▶ _ページ抜粋_:

特別編集委員 伊藤捷治、大坪克也、鹿瀬島隆之、片井克美、
       城戸万之助、新谷肇一、古川学、巻口義人、
       矢野安希子、渡邊美恵
担当編集委員 桜井郁子

<ひろば> 福岡支部――22新建学校in福岡

 8月6日(土)に福岡支部では山本厚生さんに講師としてお越しいただき、新建学校を開催しました。当日は会場16名、Zoom14名、計30名の参加がありました。感染防止のため大幅に規模を制限して行いました。 今回の新建学校では、山本厚生さんが「今伝えたいこと」について広い内容でお話をしてくださり、〝これまでの総まとめ〞を受け取っているような気持ちになりました。〝新建のこれからを見据えた上での福岡支部への期待〞を強く感じ、身が引き締まるようでした。

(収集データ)
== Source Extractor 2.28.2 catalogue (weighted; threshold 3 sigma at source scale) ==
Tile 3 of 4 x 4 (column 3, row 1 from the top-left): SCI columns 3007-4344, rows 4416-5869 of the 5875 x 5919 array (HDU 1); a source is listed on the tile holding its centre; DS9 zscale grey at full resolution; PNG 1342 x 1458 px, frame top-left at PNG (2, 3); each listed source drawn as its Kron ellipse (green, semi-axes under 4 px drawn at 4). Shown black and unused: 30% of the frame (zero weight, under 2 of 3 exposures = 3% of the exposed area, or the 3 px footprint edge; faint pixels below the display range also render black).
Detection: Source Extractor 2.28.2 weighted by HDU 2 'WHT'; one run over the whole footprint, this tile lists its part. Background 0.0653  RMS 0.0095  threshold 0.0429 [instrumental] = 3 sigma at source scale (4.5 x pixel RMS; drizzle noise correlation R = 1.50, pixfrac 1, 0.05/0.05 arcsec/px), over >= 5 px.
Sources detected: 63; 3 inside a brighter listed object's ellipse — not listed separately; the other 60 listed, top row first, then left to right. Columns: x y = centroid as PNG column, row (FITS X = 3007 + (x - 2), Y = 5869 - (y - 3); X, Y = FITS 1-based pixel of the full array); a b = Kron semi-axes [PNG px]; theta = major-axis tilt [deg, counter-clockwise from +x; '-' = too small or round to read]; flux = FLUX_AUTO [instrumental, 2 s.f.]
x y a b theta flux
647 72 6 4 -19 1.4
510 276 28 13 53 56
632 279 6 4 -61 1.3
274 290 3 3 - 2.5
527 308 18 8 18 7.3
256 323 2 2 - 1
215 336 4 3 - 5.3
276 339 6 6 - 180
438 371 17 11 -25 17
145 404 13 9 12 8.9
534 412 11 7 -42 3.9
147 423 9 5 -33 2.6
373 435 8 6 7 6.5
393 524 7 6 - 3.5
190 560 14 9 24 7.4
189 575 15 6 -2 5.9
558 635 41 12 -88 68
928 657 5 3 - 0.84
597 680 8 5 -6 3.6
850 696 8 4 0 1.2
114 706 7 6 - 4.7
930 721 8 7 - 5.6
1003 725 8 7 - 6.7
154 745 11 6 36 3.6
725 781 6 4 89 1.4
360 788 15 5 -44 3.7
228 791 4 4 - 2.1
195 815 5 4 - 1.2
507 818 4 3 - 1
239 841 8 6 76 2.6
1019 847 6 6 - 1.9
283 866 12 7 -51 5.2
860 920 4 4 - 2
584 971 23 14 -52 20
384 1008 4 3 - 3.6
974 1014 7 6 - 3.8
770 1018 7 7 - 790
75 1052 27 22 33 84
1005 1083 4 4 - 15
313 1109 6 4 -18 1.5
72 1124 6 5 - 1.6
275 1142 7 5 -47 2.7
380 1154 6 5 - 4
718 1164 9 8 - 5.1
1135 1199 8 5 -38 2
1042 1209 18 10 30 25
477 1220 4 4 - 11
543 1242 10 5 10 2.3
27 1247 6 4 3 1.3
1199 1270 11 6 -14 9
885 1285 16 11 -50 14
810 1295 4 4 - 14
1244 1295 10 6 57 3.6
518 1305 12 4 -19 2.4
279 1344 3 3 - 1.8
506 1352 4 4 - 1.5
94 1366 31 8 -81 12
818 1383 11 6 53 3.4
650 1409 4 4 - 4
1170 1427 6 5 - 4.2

▶ _取り組む課題_:
A. 抜粋のうち、「8月6日(土)に福岡支部では」を含む語句から始めて「福岡支部への期待〞を強く感じ、身が引き締まるようでした。」の語句で終わる部分を、一字も変えずに書き写してください。
B. 抜粋に記された参加人数を、内訳と合計を含めてすべて挙げてください。
項目は別の出典から集めたものです。

▶ _各課題の解答_:
A.
8月6日(土)に福岡支部では山本厚生さんに講師としてお越しいただき、新建学校を開催しました。当日は会場16名、Zoom14名、計30名の参加がありました。感染防止のため大幅に規模を制限して行いました。 今回の新建学校では、山本厚生さんが「今伝えたいこと」について広い内容でお話をしてくださり、〝これまでの総まとめ〞を受け取っているような気持ちになりました。〝新建のこれからを見据えた上での福岡支部への期待〞を強く感じ、身が引き締まるようでした。

B. 会場16名、Zoom14名、計30名